GOAL OF THE EXERCISE: Extract only the lines from the start of the entries below to the line with "4 & 2 & correlated", inclusive; omit every picture.

Rendered images with source text:
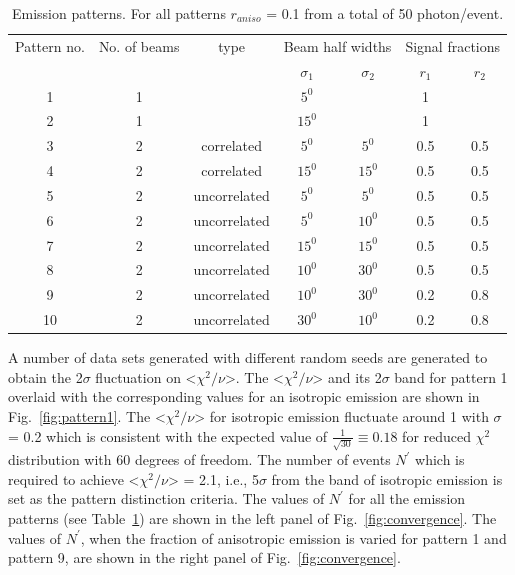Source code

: \begin{table}[h]
  \centering
  \caption{Emission patterns. For all patterns $r_{aniso}$ = 0.1 from a 
  total of 50 photon/event.}
  \label{tab:AnisoPattern}
  \begin{tabular}{|c |c |c|cc|cc|}
  \hline
  Pattern no. & No. of beams & type & \multicolumn{2}{c|}{Beam half widths}& \multicolumn{2}{c|}{Signal fractions} \\
  &              &      &  $\sigma_1$ & $\sigma_2$   &  $r_1$ & $r_2$    \\
  \hline
  1 & 1 & & $5^{0}$ & & 1 & \\
   2 & 1 & & $15^{0}$ & & 1 & \\
   3 & 2 & correlated & $5^{0}$ & $5^{0}$ & 0.5 & 0.5  \\
   4 & 2 & correlated & $15^{0}$ & $15^{0}$ & 0.5 & 0.5 \\
   5 & 2 & uncorrelated & $5^{0}$ & $5^{0}$ & 0.5 & 0.5 \\
   6 & 2 & uncorrelated & $5^{0}$ & $10^{0}$ & 0.5 & 0.5 \\
   7 & 2 & uncorrelated & $15^{0}$ & $15^{0}$ & 0.5 & 0.5 \\
   8 & 2 & uncorrelated & $10^{0}$ & $30^{0}$ & 0.5 & 0.5 \\
   9 & 2 & uncorrelated & $10^{0}$ & $30^{0}$ & 0.2 & 0.8 \\
    10 & 2 & uncorrelated & $30^{0}$ & $10^{0}$ & 0.2 & 0.8 \\
  \hline
 \end{tabular}
\end{table}

A number of data sets generated with different random seeds are 
generated to obtain the 2$\sigma$ fluctuation on <$\chi^2/\nu$>. The <$\chi^2/\nu$> 
and its 2$\sigma$ band for pattern 1 overlaid with the corresponding values 
for an isotropic emission are shown in Fig.~\ref{fig:pattern1}. The <$\chi^2/\nu$> for 
isotropic emission fluctuate around 1 with $\sigma$ = 0.2 which is consistent with 
the expected value of $\frac{1}{\sqrt{30}} \equiv 0.18$ for reduced $\chi^2$ distribution 
with 60 degrees of freedom. The number of events 
$N^{'}$ which is required to achieve <$\chi^2/\nu$> = 2.1, i.e., 5$\sigma$ from the 
band of isotropic emission is set as the pattern distinction criteria. The values of 
$N^{'}$ for all the emission patterns (see Table~\ref{tab:AnisoPattern}) are shown 
in the left panel of Fig.~\ref{fig:convergence}. The values of $N^{'}$, when the fraction of anisotropic 
emission is varied for pattern 1 and pattern 9, are shown in the right panel of Fig.~\ref{fig:convergence}. 

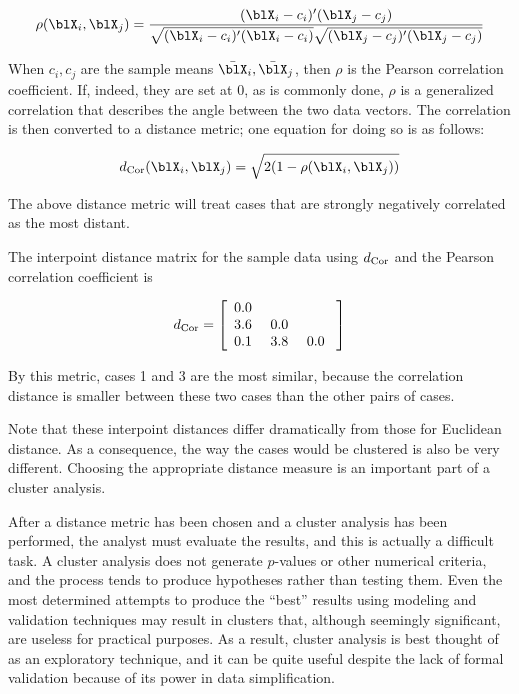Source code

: \begin{eqnarray}
\rho(\blX_i,\blX_j) = \frac{(\blX_i-c_i)'(\blX_j-c_j)}
{\sqrt{(\blX_i-c_i)'(\blX_i-c_i)} \sqrt{(\blX_j-c_j)'(\blX_j-c_j)}}
\label{corc}
\end{eqnarray}

\noindent When $c_i, c_j$ are the sample means
$\bar{\blX}_i,\bar{\blX}_j$, then $\rho$ is the Pearson correlation
coefficient. If, indeed, they are set at 0, as is commonly done,
$\rho$ is a generalized correlation that describes the angle between
the two data vectors. The correlation is then converted to a distance
metric; one equation for doing so is as follows:

\begin{eqnarray*}
d_{\rm Cor}(\blX_i,\blX_j) = \sqrt{2(1-\rho(\blX_i,\blX_j))}
\end{eqnarray*}

\noindent %
The
above distance metric will treat cases that are strongly negatively
correlated as the most distant.

The interpoint distance matrix for the sample data using $d_{\rm Cor}$ and
the Pearson correlation coefficient is

\begin{eqnarray*}
d_{\rm Cor} = 
\left[ \begin{array}{rrrrrrrrr}
 0.0  ~&     &  \\
 3.6 ~ & 0.0 ~ &  \\
 0.1 ~ & 3.8 ~ &  0.0 ~\\
\end{array} \right]
\end{eqnarray*}

\noindent By this metric, cases 1 and 3 are the most similar, because 
the correlation distance is smaller between these two cases than the
other pairs of cases. 


Note that these interpoint distances differ dramatically from those
for Euclidean distance.  As a consequence, the way the cases would be
clustered is also be very different. Choosing the appropriate distance
measure is an important part of a cluster analysis.

After a distance metric has been chosen and a cluster analysis has
been performed, the analyst must evaluate the results, and this is
actually a difficult task.  A cluster analysis does not generate
$p$-values or other numerical criteria, and the process tends to
produce hypotheses rather than testing them.  Even the most determined
attempts to produce the ``best'' results using modeling and validation
techniques may result in clusters that, although seemingly significant,
are useless for practical purposes.  As a result, cluster analysis is
best thought of as an exploratory technique, and it can be
quite useful despite the lack of formal validation because of its
power in data simplification.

ANSWER BOX:
Source code

: \begin{table}[h]
  \centering
  \caption{Emission patterns. For all patterns $r_{aniso}$ = 0.1 from a 
  total of 50 photon/event.}
  \label{tab:AnisoPattern}
  \begin{tabular}{|c |c |c|cc|cc|}
  \hline
  Pattern no. & No. of beams & type & \multicolumn{2}{c|}{Beam half widths}& \multicolumn{2}{c|}{Signal fractions} \\
  &              &      &  $\sigma_1$ & $\sigma_2$   &  $r_1$ & $r_2$    \\
  \hline
  1 & 1 & & $5^{0}$ & & 1 & \\
   2 & 1 & & $15^{0}$ & & 1 & \\
   3 & 2 & correlated & $5^{0}$ & $5^{0}$ & 0.5 & 0.5  \\
   4 & 2 & correlated & $15^{0}$ & $15^{0}$ & 0.5 & 0.5 \\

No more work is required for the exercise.